Leslie Roberts recounts her own personal challenge in the poetically rendered essay How Air Moves.  An unlikely acquaintance provides her with a metaphor that she incorporates into her healing. For Itzhak Kronzon, a mysterious invitation transports him from an underpaid staff physician in the Bronx to become A Doctor in the Court of the King of Nepal.  His essay highlights the unpredictable turns that medical careers can take, if one is open to the unknown.

Poet Rafael Campo draws us behind the terse language of medical shorthand in Phone Messages on Call. Each abbreviated message reminds us how potent are the words of people in pain.  Eireann Corrigan illuminates those words in her poems Mischief and On Christmas Eve, Doctor Releases Her in Time for Midnight Mass. She weaves together the complex and often contradictory emotions of adolescent patients who are attempting to heal and to grow at the same time. 

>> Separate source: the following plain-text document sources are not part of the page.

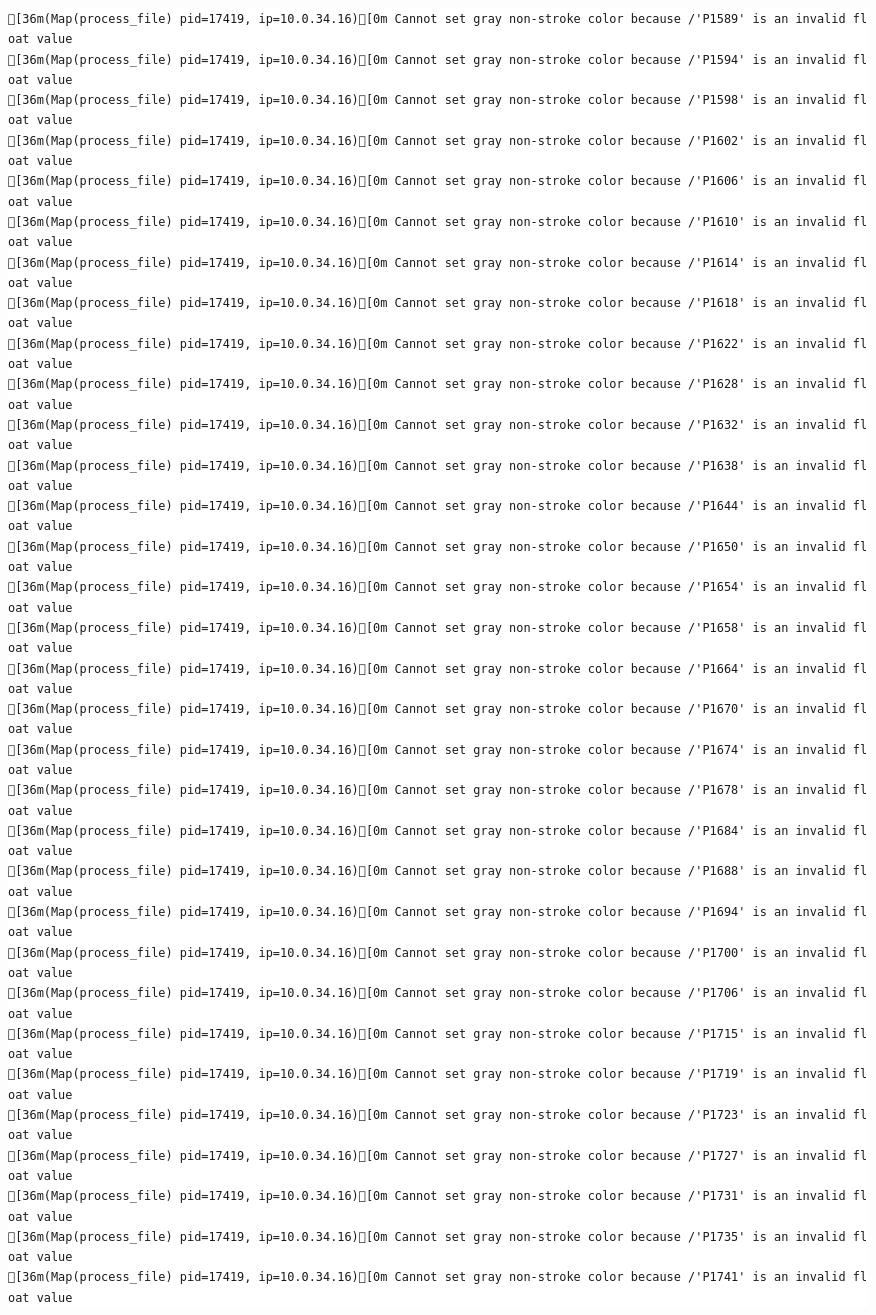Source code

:     [36m(Map(process_file) pid=17419, ip=10.0.34.16)[0m Cannot set gray non-stroke color because /'P1589' is an invalid float value
    [36m(Map(process_file) pid=17419, ip=10.0.34.16)[0m Cannot set gray non-stroke color because /'P1594' is an invalid float value
    [36m(Map(process_file) pid=17419, ip=10.0.34.16)[0m Cannot set gray non-stroke color because /'P1598' is an invalid float value
    [36m(Map(process_file) pid=17419, ip=10.0.34.16)[0m Cannot set gray non-stroke color because /'P1602' is an invalid float value
    [36m(Map(process_file) pid=17419, ip=10.0.34.16)[0m Cannot set gray non-stroke color because /'P1606' is an invalid float value
    [36m(Map(process_file) pid=17419, ip=10.0.34.16)[0m Cannot set gray non-stroke color because /'P1610' is an invalid float value
    [36m(Map(process_file) pid=17419, ip=10.0.34.16)[0m Cannot set gray non-stroke color because /'P1614' is an invalid float value
    [36m(Map(process_file) pid=17419, ip=10.0.34.16)[0m Cannot set gray non-stroke color because /'P1618' is an invalid float value
    [36m(Map(process_file) pid=17419, ip=10.0.34.16)[0m Cannot set gray non-stroke color because /'P1622' is an invalid float value
    [36m(Map(process_file) pid=17419, ip=10.0.34.16)[0m Cannot set gray non-stroke color because /'P1628' is an invalid float value
    [36m(Map(process_file) pid=17419, ip=10.0.34.16)[0m Cannot set gray non-stroke color because /'P1632' is an invalid float value
    [36m(Map(process_file) pid=17419, ip=10.0.34.16)[0m Cannot set gray non-stroke color because /'P1638' is an invalid float value
    [36m(Map(process_file) pid=17419, ip=10.0.34.16)[0m Cannot set gray non-stroke color because /'P1644' is an invalid float value
    [36m(Map(process_file) pid=17419, ip=10.0.34.16)[0m Cannot set gray non-stroke color because /'P1650' is an invalid float value
    [36m(Map(process_file) pid=17419, ip=10.0.34.16)[0m Cannot set gray non-stroke color because /'P1654' is an invalid float value
    [36m(Map(process_file) pid=17419, ip=10.0.34.16)[0m Cannot set gray non-stroke color because /'P1658' is an invalid float value
    [36m(Map(process_file) pid=17419, ip=10.0.34.16)[0m Cannot set gray non-stroke color because /'P1664' is an invalid float value
    [36m(Map(process_file) pid=17419, ip=10.0.34.16)[0m Cannot set gray non-stroke color because /'P1670' is an invalid float value
    [36m(Map(process_file) pid=17419, ip=10.0.34.16)[0m Cannot set gray non-stroke color because /'P1674' is an invalid float value
    [36m(Map(process_file) pid=17419, ip=10.0.34.16)[0m Cannot set gray non-stroke color because /'P1678' is an invalid float value
    [36m(Map(process_file) pid=17419, ip=10.0.34.16)[0m Cannot set gray non-stroke color because /'P1684' is an invalid float value
    [36m(Map(process_file) pid=17419, ip=10.0.34.16)[0m Cannot set gray non-stroke color because /'P1688' is an invalid float value
    [36m(Map(process_file) pid=17419, ip=10.0.34.16)[0m Cannot set gray non-stroke color because /'P1694' is an invalid float value
    [36m(Map(process_file) pid=17419, ip=10.0.34.16)[0m Cannot set gray non-stroke color because /'P1700' is an invalid float value
    [36m(Map(process_file) pid=17419, ip=10.0.34.16)[0m Cannot set gray non-stroke color because /'P1706' is an invalid float value
    [36m(Map(process_file) pid=17419, ip=10.0.34.16)[0m Cannot set gray non-stroke color because /'P1715' is an invalid float value
    [36m(Map(process_file) pid=17419, ip=10.0.34.16)[0m Cannot set gray non-stroke color because /'P1719' is an invalid float value
    [36m(Map(process_file) pid=17419, ip=10.0.34.16)[0m Cannot set gray non-stroke color because /'P1723' is an invalid float value
    [36m(Map(process_file) pid=17419, ip=10.0.34.16)[0m Cannot set gray non-stroke color because /'P1727' is an invalid float value
    [36m(Map(process_file) pid=17419, ip=10.0.34.16)[0m Cannot set gray non-stroke color because /'P1731' is an invalid float value
    [36m(Map(process_file) pid=17419, ip=10.0.34.16)[0m Cannot set gray non-stroke color because /'P1735' is an invalid float value
    [36m(Map(process_file) pid=17419, ip=10.0.34.16)[0m Cannot set gray non-stroke color because /'P1741' is an invalid float value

Sometimes the most profound insights are grasped only by those just outside of the action. Whether it be though the eyes of the brother-in-law in The Nearest Thing in the World, the foreign-born husband in Tenebre, the childhood friend in Isis Was Here, or the hospital janitor in Cousin Esther Goes to Chicago, it is clear that every human action resonates in concentric circles of family and society. In the poem My Lot, it is the child observing the parent’s decline, whereas in Knife, Scissors, Glass it is the anguished mother watching the child. 

Many of the contributors to the BLR are well-published writers, but a few, such as Cori Baill and Marco A. Rafala, are making their publishing debut.  We are honored to feature their work and are committed to encouraging new writers.  Michael LaCombe’s review, Reading for Writing, is a rich tour through the some of the most inspiring books for writers.  

I hope you enjoy this inaugural issue of the Bellevue Literary Review; it has been quite a journey.  The people who have helped are too numerous to list here, but in particular I want to thank our publisher, Martin Blaser, and my talented and dedicated co-editors:  Jerome Lowenstein, Ronna Wineberg, Roxanna Font and Donna Baier Stein. Our editorial board of reviewers is an exceptional group, without whom this endeavor would not have been possible.   In the end, though, it is our writers and readers who constitute the lifeblood of a literary journal and I hope these pages satisfy you.